Ecstasy and Magic Mushrooms for psychologically unstable people? Sure, why not? What could possibly go wrong? Sounds like a joke, but now it’s a reality – in Australia.
“Australia’s controversial move to become the world’s first country to allow the clinical prescription of MDMA, better known as part of the drug ecstasy, and psilocybin – the main ingredient in ‘magic’ mushrooms – for a raft of psychiatric conditions has left many clinicians and researchers concerned.”
The therapy would provide an options for people with mental illnesses not responding to other treatments. Some hail it as a ‘game changer’, but others fear that the was decision rushed.
“3,4-Methylenedioxy-methamphetamine, commonly known as ecstasy, and psilocybin are both Schedule 9 (prohibited substances) in Australia. The drugs in question are still being tested in clinical trials.
The decision to approve their being prescribed for the treatments in question is very ‘early’ as compared with the ‘usual process of developing and rolling out new treatments’, clinical psychiatrist Dr. Colleen Loo, a professor of psychiatry at the University of New South Wales […] in Sydney told the media.”
There is also no data on the long-term results of the treatments, or about how permanent are the ‘promising positive effects’.
Professor Richard Bryant, School of Psychology, University of NSW: “The science is at a point where we can say it is too early to be prescribing MDMA for PTSD patients. Instead, we should be investing in research to understand how MDMA can be used in relation to proven treatments.”
The cost of psychedelic-assisted therapy is estimated to be around $25,000.
The new regulations allows ‘approved psychiatrists’ to prescribe MDMA for post-traumatic stress disorder (PTSD) and psilocybin for severe depression.
“Australia’s Therapeutic Goods Administration (TGA) shocked many in the medical and science world in February when it reclassified MDMA and psilocybin so they could be used for therapeutic purposes.
It declared the drugs ‘relatively safe’ when used in a ‘medically-controlled environment’ for patients ‘with serious mental health conditions’. Otherwise, both MDMA and psilocybin are illegal in Australia.”

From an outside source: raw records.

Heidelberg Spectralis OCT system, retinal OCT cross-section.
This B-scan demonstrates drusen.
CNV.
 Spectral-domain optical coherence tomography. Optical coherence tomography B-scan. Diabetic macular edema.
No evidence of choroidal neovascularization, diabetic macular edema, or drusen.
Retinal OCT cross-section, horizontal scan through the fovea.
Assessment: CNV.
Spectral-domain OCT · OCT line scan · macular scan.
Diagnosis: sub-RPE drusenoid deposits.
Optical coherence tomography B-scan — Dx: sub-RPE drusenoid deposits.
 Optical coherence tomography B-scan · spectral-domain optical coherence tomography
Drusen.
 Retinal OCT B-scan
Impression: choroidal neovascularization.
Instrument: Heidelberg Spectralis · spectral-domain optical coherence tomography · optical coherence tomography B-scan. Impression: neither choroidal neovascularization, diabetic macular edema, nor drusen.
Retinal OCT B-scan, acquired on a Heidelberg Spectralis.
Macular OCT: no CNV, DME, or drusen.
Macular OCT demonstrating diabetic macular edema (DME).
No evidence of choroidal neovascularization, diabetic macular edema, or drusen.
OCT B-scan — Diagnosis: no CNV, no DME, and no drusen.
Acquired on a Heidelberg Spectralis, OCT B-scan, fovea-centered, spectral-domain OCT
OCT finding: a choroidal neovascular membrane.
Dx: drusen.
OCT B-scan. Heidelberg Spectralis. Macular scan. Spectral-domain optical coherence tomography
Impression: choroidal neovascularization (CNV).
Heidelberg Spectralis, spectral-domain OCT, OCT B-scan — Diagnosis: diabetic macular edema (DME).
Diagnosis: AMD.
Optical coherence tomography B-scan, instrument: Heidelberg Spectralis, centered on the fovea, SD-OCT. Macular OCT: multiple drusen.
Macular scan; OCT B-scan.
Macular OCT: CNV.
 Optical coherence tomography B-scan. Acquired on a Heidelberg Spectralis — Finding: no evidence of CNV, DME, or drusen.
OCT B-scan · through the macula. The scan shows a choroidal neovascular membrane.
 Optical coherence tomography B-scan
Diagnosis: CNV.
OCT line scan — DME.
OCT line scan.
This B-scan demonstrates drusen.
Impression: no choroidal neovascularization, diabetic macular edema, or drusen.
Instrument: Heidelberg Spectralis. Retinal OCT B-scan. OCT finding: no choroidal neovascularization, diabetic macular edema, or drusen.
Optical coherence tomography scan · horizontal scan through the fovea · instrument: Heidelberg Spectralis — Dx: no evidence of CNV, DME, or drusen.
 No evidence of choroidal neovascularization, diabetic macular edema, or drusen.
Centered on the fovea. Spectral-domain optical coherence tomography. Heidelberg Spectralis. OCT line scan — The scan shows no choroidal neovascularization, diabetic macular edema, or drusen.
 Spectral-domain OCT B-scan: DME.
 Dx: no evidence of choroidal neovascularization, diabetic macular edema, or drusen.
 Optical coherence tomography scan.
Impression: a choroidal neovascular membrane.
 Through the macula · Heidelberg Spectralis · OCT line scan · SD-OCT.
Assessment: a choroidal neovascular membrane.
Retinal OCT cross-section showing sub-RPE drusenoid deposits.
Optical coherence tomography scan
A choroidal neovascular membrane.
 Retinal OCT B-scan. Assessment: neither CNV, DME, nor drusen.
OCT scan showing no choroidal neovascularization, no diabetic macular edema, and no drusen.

Professor Susan Rossell, cognitive neuropsychologist at Melbourne’s Swinburne University: “When you look at interventions… for any other kind of disease, whether it’s cardiovascular disease or cancer, you cannot get a drug to market as quickly as this has been done.”
Australia is the first country to regulate the use of these drugs as medications, but clinical trials are ongoing in the US, Canada and Israel.